4. The coating deposition method for improving the aluminum environment of a cavity as described in claim 1, characterized in that, In step 3), the deposition temperature of the p-GaN layer is 900-1000℃, the pressure is 100-200 torr, the flow rate of TMGa is 50-200 sccm, the flow rate of NH3 is 30-100 slm, the flow rate of Cp2Mg is 200-1200 sccm, and the deposition time is 25-35 min.

5. The coating deposition method for improving the aluminum environment of a cavity as described in claim 1, characterized in that, In step 4), the specific steps of the secondary baking are as follows: turn off the MO source and introduce hydrogen gas to raise the temperature of the cavity to 1000-1100℃, the pressure to 50-100 torr, and the baking time to 30-60 minutes.
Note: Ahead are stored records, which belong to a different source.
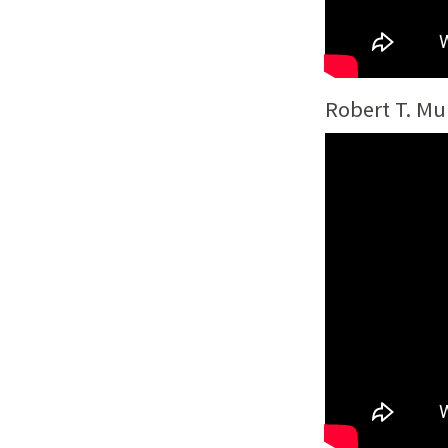
Robert T. Mu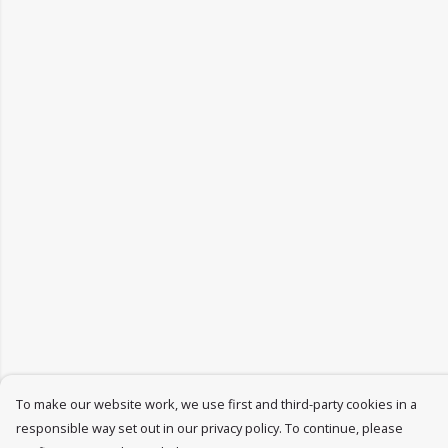
To make our website work, we use first and third-party cookies in a
responsible way set out in our privacy policy. To continue, please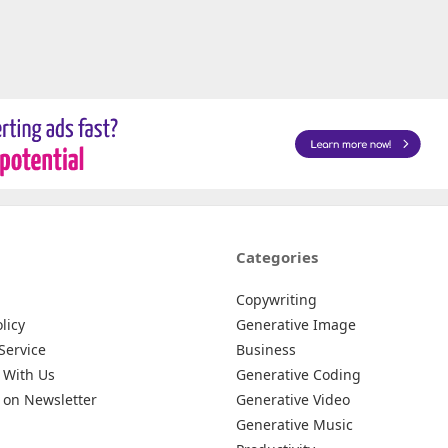
Categories
Copywriting
licy
Generative Image
Service
Business
 With Us
Generative Coding
 on Newsletter
Generative Video
Generative Music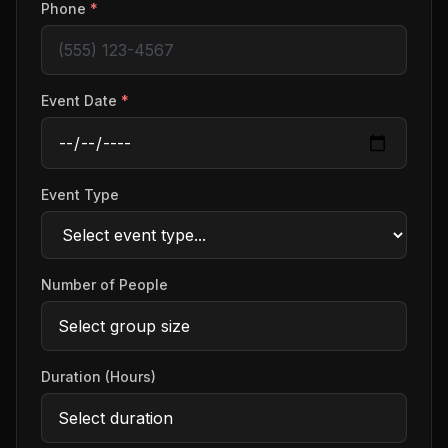
Phone
*
Event Date
*
Event Type
Number of People
Duration (Hours)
6. The coating deposition method for improving the aluminum environment of a cavity as described in claim 1, characterized in that, In step 5), the deposition temperature of the second GaN layer is 1010-1080℃, the pressure is 100-200 torr, the flow rate of TMGa is 50-400 sccm, the flow rate of NH3 is 30-100 slm, and the deposition time is 15-25 min.

7. The coating deposition method for improving the aluminum environment of a cavity as described in claim 1, characterized in that, In step 6), the growth temperature of the AlN layer is 1000-1150℃, the TMAl source flow rate is 100-500 sccm, the pressure is 50-100 torr, and the deposition time is 30-60 min.

8. A coating for a cavity, characterized in that, It is made by the coating deposition method for improving the aluminum environment of the cavity as described in any one of claims 1-7.